Wuku

534 17 0
                                    

Sehari semalam Satria Braja tak sadarkan diri setelah insiden ditanduk kerbau. Satria Braja dirawat oleh seorang pendekar perempuan tingkat sanak di Bilik Pengobatan Padepokan Banteng Mukti. Yakni, Kirana Maheswari.

Ia perempuan berwajah bulat.Tapi tak bulat-bulat amat. Agak sedikit memanjang, namun belum oval. Berbibir ranum dan merekah. Tebal tapi mempesona. Hidungnya tak mancung dan tak pesek pula. Pas. Rambutnya hitam terurai. Matanya sungguh indah. Kelopaknya bulat benar dengan warna kebiru-biruan sedikit coklat tak seperti penduduk bumi. Bulu matanya panjang, lentik, dan nakal. Dan alisnya aneh. Lebat tapi tak beraturan. Tak simetris pula antara kanan dan kiri. Kedua pangkal alis menimbulkan efek gradasi. Ujung alis lebat tapi pangkal alis yang hendak bertemu justru menipis. Pangkal alis bagian kanan, malahan tak lurus tapi sedikit melingkar. Oleh karena itu beberapa kawan, memanggilnya Perempuan Beralis Ulat Bulu.

Sepotong kain membalut tubuhnya dari dada ke perut, disebut kemben. Warna kembennya biru muda, serasi dengan bola matanya yang kebiru-biruan. Wanita memang pandai memadukan warna pakaian. Sementara kain jarik berupa batik berwarna biru muda dengan motif bunga menutup bagian perut ke bawah hingga mata kaki.

Kirana Maheswari menahan rasa penasaran terhadap sakit yang diderita Satria Braja. Ia sangat heran dengan penyakit anak ini. Sebab, jika dilihat dari lukanya tidak terlalu parah hanya sedikit lecet di sekitar pusar dan bagian dada lebam. Seharusnya bagi seorang pendekar yang sudah belajar pencak silat satu tahun luka semacam ini bisa sembuh dalam waktu yang tak lama. Namun, Satria Braja belum sadar selama hampir dua hari satu malam. Ia koma.

"Bagaimana kondisi Satria Braja, Nak Kirana Maheswari," tanya Mbah Putih yang tiba-tiba nyelonong masuk ke Bilik Pengobatan. Sontak, gadis cantik itu terkejut.

Ketika ia menoleh, Mbah Putih sudah berdiri di belakangnya. Kirana Maheswari langsung menghaturkan salam sembah sebagai bentuk penghormatan kepada Mbah Putih. Ia menempelkan kedua telapak tangannya tepat di depan dada sambil membungkuk rendah.

"Keadaannya semakin memburuk, Mbah Putih. Jika seperti ini terus, dia tidak akan mampu bertahan selama tiga hari ke depan. Ia tak pernah bangun, sekadar menggerakkan jari saja ia tak mampu. Namun, nafasnya masih normal. Ia seperti orang tidur," jawab Kirana Maheswari dengan lembut namun penuh rasa khawatir.

Mbah Putih hanya diam saja sambil membelai jenggot. Matanya menatap tubuh Satria Braja yang tergeletak di atas dipan.
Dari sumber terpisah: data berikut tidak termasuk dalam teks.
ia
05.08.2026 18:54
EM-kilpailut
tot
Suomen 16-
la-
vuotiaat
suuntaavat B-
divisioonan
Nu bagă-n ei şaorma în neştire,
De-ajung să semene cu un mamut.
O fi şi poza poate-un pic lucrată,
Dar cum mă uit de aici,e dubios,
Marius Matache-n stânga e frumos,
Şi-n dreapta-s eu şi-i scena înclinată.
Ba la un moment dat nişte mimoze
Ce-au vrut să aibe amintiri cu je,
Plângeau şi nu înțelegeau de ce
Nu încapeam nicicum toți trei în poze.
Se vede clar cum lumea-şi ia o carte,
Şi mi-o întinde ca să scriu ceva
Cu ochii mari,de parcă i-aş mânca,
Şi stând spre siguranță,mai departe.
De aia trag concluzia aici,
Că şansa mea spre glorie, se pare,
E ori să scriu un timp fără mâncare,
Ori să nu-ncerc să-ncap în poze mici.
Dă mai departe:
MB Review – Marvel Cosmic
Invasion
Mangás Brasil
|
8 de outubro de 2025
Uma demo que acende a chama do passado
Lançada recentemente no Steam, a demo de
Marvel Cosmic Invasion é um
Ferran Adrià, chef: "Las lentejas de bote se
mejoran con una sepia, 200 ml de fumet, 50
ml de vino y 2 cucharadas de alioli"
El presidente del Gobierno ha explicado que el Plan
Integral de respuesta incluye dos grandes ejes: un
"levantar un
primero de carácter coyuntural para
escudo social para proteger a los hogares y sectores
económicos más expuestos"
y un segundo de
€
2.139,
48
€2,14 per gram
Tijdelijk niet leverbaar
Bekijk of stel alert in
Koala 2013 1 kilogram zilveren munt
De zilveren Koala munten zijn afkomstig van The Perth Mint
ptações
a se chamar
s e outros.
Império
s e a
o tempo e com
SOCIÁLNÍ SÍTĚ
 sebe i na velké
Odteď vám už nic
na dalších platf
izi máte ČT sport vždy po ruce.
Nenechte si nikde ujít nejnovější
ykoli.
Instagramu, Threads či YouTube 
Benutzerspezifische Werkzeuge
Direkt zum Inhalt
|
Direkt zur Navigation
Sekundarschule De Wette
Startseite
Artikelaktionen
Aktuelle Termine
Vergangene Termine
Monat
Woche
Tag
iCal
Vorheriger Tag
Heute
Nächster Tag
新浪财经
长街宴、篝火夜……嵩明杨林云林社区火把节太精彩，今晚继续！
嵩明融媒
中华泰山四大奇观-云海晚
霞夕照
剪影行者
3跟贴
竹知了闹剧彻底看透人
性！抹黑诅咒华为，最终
"Nyuwun sewu, Mbah Putih. Kalau boleh tahu bagaimana dia bisa menderita sakit misterius seperti ini?" tanya Kirana Maheswari untuk mencari jawaban atas rasa penasaran yang sempat dipendam.
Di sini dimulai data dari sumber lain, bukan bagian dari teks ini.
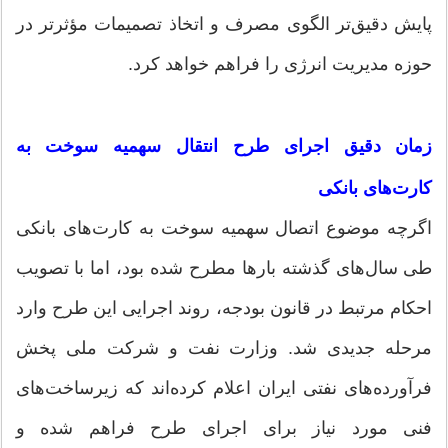
پایش دقیق‌تر الگوی مصرف و اتخاذ تصمیمات مؤثرتر در
حوزه مدیریت انرژی را فراهم خواهد کرد.
زمان دقیق اجرای طرح انتقال سهمیه سوخت به
کارت‌های بانکی
اگرچه موضوع اتصال سهمیه سوخت به کارت‌های بانکی
طی سال‌های گذشته بارها مطرح شده بود، اما با تصویب
احکام مرتبط در قانون بودجه، روند اجرایی این طرح وارد
مرحله جدیدی شد. وزارت نفت و شرکت ملی پخش
فرآورده‌های نفتی ایران اعلام کرده‌اند که زیرساخت‌های
فنی مورد نیاز برای اجرای طرح فراهم شده و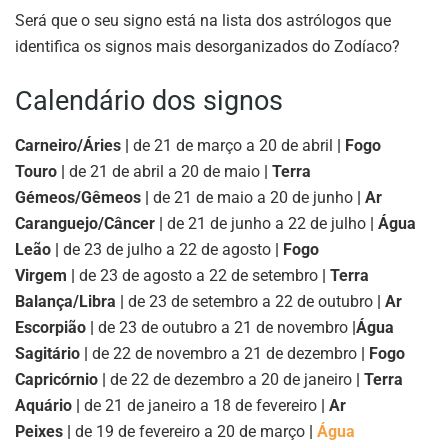
Será que o seu signo está na lista dos astrólogos que
identifica os signos mais desorganizados do Zodíaco?
Calendário dos signos
Carneiro/Áries |
de 21 de março a 20 de abril
| Fogo
Touro |
de 21 de abril a 20 de maio
| Terra
Gémeos/Gêmeos |
de 21 de maio a 20 de junho
| Ar
Caranguejo/Câncer |
de 21 de junho a 22 de julho
| Água
Leão |
de 23 de julho a 22 de agosto
| Fogo
Virgem |
de 23 de agosto a 22 de setembro
| Terra
Balança/Libra |
de 23 de setembro a 22 de outubro
| Ar
Escorpião |
de 23 de outubro a 21 de novembro
|
Água
Sagitário |
de 22 de novembro a 21 de dezembro
| Fogo
Capricórnio |
de 22 de dezembro a 20 de janeiro
| Terra
Aquário |
de 21 de janeiro a 18 de fevereiro
| Ar
Peixes |
de 19 de fevereiro a 20 de março
|
Água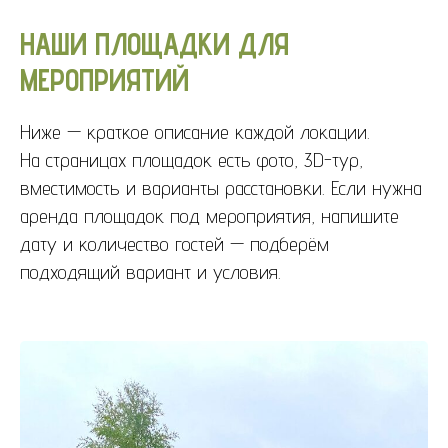
НАШИ ПЛОЩАДКИ ДЛЯ
МЕРОПРИЯТИЙ
Ниже — краткое описание каждой локации.
На страницах площадок есть фото, 3D-тур,
вместимость и варианты расстановки. Если нужна
аренда площадок под мероприятия, напишите
дату и количество гостей — подберём
подходящий вариант и условия.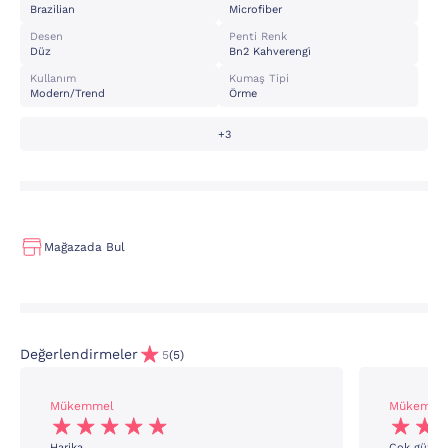
Brazilian
Microfiber
Desen
Penti Renk
Düz
Bn2 Kahverengi̇
Kullanım
Kumaş Tipi
Modern/trend
Örme
+3
Mağazada Bul
Değerlendirmeler
5
(5)
Mükemmel
Mükemme
Harika
Çok güzel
"Ia hanya diseruduk kerbau."

"Apa? hanya diseruduk kerbau," sahut Kirana Maheswari karena terkejut.

"Seharusnya ia sudah sadar sejak kemarin."

"Betul, Mbah Putih. Jika hanya diseruduk kerbau seharusnya ia hanya pingsan sebentar. Awalnya aku kira ia terkena racun, namun ternyata setelah aku periksa tidak ada racun di tubuhnya."

Mbah Putih melirik ke arah Kirana Maheswari.

"Aku percaya, kau mampu menyembuhkan anak ini. Kau salah satu pendekar muda dengan ilmu ketabiban terbaik di padepokan ini," sanjung Mbah Putih kepada Kirana Maheswari.

"Aku akan melakukan yang terbaik, Mbah Putih."

Mbah Putih membalikkan badan dan berjalan keluar Bilik Pengobatan Padepokan Banteng Mukti.

***

Cahaya bulan purnama menembus celah-celah dedaunan pohon Trembesi yang rindang serupa payung. Di salah satu dahan pohon itu tampak Kirana Maheswari sedang melamun. Air mukanya tampak tegang bercampur sedih.